His comments raised hopes that Section 377A would be abolished.

According to AP, Prime Minister Lee Hsien Loong told a local university forum last month that while Singapore recognises and respects homosexuals, changing the law would be “a very divisive argument. We will not reach consensus however much we discuss it.

“The tone of the society, the public, and society as a whole, should be really set by the heterosexuals and that’s the way many Singaporeans feel,” he added.

“Our view, as a government, is we will go with society … What people do in private is their own business; in public, certain norms apply.”

The government has assured the local gay community that it would not actively prosecute them but gay rights advocates say that it is not enough.

“It is the responsibility of any democratically elected government to protect minorities from the ‘tyranny of the majority,” argues the online petition.

“Far more conservative countries have done away with laws like these and are none the worse for it.”

In August Singapore banned gay events planned for public parks.

The move came as gays were attempting to celebrate LGBT pride.

Censors refused to allow an LGBT book reading event that was to have been part of the pride celebration, a human rights forum was blocked and a photography exhibit of gays and lesbians was closed by police hours before it was to officially open.
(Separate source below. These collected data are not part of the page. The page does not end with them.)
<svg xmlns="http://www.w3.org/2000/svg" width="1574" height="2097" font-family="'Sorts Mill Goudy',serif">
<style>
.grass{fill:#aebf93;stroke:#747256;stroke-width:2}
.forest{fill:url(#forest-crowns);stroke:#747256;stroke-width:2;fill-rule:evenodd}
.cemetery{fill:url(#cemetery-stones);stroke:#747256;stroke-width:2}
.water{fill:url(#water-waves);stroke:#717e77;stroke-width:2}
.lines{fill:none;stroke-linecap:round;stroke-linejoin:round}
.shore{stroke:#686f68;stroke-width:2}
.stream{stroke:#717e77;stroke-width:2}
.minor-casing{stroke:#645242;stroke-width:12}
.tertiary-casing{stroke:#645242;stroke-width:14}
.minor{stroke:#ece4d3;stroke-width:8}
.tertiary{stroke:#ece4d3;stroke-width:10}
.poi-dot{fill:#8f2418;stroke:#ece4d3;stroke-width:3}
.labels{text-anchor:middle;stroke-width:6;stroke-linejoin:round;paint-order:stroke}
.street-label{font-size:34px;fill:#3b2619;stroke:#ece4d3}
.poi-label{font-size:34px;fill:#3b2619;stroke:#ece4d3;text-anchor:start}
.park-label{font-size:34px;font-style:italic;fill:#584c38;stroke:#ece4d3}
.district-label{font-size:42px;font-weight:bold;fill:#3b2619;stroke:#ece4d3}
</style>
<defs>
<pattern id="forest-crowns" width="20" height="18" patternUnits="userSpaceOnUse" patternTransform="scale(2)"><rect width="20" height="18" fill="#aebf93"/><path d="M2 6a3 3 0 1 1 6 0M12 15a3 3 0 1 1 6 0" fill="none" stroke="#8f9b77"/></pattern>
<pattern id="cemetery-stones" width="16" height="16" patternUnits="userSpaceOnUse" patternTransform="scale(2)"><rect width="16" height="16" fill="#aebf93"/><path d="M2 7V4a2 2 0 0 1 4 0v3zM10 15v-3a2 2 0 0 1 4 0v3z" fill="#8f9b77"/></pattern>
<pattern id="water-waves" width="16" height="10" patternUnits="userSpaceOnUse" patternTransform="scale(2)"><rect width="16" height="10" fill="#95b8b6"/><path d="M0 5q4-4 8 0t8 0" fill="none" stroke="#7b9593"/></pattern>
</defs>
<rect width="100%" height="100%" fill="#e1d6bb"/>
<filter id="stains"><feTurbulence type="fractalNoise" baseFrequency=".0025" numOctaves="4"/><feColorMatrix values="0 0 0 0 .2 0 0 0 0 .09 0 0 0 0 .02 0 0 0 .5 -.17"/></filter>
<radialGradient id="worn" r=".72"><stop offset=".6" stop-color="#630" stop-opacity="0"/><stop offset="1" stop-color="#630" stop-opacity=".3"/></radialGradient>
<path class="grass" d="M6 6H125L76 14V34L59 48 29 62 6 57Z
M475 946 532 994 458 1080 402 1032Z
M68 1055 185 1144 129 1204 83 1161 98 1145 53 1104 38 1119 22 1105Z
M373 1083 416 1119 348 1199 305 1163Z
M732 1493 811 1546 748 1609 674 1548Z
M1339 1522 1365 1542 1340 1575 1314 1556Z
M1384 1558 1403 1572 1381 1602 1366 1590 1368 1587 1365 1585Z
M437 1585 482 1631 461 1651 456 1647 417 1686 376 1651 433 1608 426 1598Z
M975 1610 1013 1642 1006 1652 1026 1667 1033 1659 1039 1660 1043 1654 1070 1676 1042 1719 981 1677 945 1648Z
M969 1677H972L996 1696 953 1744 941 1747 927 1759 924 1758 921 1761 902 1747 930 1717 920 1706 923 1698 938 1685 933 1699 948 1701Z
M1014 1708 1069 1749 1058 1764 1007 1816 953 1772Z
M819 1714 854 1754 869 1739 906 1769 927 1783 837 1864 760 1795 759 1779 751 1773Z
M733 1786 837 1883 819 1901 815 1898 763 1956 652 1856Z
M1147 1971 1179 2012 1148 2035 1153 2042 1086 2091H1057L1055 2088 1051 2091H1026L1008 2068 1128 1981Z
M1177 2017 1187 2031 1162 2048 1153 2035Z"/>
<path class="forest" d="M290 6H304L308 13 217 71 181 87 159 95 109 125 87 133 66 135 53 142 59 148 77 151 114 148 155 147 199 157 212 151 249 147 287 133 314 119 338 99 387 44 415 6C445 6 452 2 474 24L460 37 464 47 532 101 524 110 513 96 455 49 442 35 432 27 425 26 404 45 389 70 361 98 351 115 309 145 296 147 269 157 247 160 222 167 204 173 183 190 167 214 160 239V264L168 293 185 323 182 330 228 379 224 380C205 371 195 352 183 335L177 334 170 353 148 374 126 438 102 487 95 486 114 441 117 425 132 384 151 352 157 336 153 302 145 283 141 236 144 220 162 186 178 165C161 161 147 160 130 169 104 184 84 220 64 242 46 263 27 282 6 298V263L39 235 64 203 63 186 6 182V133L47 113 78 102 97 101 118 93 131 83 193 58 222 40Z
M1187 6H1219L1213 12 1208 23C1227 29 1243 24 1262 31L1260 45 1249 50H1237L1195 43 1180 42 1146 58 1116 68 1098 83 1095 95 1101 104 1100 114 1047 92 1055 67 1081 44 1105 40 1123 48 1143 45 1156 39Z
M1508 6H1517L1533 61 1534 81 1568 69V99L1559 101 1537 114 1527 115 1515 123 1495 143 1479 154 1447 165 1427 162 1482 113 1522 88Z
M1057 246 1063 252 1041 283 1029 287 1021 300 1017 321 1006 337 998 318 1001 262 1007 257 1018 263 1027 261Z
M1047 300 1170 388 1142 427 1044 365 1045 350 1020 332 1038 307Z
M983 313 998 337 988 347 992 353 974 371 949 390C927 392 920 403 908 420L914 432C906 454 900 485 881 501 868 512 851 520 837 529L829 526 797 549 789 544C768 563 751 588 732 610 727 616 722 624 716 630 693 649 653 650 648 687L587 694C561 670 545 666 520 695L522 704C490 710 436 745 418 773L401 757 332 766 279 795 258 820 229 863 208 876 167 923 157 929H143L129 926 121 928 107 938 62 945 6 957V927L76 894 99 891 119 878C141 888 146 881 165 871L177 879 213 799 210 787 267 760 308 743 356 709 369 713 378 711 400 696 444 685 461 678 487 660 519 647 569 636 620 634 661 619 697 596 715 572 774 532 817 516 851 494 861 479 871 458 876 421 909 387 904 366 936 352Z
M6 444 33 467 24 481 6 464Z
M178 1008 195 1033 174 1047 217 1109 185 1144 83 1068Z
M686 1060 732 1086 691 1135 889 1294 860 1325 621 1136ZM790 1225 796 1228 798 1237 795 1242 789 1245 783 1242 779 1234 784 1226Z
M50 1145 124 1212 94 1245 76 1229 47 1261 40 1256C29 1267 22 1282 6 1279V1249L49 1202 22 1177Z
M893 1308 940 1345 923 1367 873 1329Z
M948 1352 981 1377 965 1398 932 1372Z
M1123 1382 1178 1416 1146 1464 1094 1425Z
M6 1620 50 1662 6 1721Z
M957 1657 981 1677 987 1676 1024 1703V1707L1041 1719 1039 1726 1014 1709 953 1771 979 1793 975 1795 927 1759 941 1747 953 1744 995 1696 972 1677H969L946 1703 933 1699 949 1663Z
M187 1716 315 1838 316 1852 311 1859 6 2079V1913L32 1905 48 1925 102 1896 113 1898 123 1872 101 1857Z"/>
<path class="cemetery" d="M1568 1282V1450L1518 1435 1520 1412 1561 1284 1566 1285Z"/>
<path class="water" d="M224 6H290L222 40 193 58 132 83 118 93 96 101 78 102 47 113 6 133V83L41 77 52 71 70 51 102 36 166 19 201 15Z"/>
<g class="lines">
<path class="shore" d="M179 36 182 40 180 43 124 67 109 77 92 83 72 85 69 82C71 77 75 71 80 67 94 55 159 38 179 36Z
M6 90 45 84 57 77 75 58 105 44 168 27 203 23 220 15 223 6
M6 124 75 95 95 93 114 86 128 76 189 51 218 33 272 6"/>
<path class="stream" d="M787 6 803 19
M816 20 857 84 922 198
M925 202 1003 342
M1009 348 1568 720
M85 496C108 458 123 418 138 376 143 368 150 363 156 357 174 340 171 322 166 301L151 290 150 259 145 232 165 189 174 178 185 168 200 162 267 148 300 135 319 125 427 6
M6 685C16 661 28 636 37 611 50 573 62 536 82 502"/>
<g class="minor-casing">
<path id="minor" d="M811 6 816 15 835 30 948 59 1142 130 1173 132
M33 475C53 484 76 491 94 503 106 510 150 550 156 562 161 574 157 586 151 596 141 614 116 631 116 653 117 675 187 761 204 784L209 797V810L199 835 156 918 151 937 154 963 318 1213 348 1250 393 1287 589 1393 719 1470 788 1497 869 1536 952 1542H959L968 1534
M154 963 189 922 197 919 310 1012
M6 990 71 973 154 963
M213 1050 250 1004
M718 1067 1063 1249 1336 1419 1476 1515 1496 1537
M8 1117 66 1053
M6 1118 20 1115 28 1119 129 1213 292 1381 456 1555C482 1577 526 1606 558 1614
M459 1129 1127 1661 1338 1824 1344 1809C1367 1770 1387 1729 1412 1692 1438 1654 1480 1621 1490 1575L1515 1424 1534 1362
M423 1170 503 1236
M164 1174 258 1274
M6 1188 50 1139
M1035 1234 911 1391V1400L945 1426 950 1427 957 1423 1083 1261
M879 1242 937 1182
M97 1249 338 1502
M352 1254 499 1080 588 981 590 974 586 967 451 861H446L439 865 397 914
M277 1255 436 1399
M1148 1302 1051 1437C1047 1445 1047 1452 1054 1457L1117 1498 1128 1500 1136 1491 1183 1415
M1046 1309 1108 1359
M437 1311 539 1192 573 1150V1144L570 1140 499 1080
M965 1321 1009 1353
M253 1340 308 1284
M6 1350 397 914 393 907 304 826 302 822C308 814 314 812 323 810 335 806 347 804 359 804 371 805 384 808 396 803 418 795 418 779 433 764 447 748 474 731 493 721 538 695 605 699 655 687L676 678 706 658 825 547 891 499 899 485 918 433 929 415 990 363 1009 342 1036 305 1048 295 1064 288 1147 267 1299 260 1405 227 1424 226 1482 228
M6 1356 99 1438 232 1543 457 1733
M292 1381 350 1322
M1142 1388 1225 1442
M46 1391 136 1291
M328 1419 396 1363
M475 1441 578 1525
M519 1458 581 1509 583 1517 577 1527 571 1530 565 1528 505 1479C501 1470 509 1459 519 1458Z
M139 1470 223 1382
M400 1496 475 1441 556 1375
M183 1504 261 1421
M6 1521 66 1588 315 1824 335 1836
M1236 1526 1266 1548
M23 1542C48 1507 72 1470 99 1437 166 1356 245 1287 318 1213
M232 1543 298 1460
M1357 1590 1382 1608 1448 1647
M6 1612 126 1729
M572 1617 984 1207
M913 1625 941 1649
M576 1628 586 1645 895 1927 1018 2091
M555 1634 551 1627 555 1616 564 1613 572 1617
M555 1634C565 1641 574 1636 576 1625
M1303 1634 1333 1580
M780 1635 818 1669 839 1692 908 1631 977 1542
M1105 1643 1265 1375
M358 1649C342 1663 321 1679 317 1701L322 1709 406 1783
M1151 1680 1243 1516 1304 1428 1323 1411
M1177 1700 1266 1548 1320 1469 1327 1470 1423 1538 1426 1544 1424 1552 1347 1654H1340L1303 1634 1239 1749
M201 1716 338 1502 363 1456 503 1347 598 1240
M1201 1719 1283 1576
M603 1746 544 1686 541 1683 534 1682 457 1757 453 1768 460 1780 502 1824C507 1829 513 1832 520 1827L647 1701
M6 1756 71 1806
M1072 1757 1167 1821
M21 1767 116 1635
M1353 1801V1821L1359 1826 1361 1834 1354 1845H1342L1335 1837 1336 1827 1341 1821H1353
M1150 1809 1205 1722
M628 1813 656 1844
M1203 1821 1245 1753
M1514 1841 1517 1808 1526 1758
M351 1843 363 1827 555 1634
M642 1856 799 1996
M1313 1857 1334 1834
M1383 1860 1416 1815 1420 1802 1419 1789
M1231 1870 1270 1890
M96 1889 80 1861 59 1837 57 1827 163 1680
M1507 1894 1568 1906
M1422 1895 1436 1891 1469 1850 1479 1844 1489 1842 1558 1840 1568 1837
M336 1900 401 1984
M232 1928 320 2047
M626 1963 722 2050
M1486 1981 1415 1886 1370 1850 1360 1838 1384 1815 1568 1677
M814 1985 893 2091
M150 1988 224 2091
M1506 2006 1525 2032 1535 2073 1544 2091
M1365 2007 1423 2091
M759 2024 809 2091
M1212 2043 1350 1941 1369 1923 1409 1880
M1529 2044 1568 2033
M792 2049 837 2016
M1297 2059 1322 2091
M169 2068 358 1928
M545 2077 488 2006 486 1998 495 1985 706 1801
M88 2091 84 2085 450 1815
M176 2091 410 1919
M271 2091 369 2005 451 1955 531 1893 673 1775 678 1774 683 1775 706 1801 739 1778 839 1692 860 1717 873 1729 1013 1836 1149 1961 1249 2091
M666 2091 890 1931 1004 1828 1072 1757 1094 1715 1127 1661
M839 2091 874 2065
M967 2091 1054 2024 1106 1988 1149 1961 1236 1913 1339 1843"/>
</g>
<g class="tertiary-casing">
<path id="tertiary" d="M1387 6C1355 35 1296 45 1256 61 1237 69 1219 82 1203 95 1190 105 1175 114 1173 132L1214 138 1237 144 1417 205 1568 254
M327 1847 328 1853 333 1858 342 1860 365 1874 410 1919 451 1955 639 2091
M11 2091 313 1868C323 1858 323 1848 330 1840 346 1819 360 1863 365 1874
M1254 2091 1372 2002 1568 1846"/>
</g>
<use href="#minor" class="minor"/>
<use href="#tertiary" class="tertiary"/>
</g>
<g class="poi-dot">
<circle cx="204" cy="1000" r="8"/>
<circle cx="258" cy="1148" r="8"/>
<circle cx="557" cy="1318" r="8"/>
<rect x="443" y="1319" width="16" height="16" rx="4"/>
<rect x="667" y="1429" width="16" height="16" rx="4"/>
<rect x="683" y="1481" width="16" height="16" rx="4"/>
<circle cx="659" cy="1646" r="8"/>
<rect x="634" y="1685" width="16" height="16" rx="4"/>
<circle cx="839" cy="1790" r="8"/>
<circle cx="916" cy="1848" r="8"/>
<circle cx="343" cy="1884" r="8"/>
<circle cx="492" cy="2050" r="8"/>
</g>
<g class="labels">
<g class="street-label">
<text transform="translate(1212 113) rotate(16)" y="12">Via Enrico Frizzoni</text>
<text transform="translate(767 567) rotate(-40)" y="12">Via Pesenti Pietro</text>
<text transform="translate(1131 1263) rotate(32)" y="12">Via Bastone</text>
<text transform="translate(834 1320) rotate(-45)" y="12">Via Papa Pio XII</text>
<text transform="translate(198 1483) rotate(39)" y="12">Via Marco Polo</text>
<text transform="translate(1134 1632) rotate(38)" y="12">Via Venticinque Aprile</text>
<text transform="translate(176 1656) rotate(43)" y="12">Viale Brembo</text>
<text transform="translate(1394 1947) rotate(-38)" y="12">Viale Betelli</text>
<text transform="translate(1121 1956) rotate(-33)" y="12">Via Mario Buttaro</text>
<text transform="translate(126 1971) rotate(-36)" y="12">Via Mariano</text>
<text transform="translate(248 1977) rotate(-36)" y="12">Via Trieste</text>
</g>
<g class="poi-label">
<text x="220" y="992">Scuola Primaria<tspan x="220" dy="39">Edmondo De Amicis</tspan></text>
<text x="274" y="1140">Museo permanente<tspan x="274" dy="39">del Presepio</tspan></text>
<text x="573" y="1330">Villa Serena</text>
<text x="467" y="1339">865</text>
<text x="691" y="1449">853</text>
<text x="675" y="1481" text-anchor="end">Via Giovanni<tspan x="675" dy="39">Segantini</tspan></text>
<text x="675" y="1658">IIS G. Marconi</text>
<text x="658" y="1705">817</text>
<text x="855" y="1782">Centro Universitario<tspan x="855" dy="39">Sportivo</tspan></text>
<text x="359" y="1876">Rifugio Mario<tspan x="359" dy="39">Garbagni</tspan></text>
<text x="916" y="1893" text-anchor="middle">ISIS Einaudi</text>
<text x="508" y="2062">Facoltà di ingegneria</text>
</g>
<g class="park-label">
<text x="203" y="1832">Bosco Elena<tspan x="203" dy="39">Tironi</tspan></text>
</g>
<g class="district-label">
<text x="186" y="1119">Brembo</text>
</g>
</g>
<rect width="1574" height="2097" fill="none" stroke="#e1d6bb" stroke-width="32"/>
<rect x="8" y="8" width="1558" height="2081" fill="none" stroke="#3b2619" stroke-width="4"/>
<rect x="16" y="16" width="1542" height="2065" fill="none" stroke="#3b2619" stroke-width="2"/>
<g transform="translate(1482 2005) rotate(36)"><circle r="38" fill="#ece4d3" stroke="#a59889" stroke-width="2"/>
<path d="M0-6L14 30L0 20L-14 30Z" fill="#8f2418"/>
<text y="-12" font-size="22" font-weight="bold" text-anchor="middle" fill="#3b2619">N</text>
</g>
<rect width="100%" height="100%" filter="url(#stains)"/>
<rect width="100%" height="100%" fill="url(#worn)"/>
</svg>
The human rights forum was to have featured Douglas Sanders, a professor emeritus in law at the University of British Columbia, Canada, and Thailand’s Chulalongkorn University.

The forum, titled “Sexual Orientation in International Law: The Case of Asia,” was deemed contrary to public interest.

The censorship board ordered the photo exhibition closed because it showed photos of gay men and women kissing.

The board said that the show violated Singapore law because it promoted “a homosexual lifestyle.”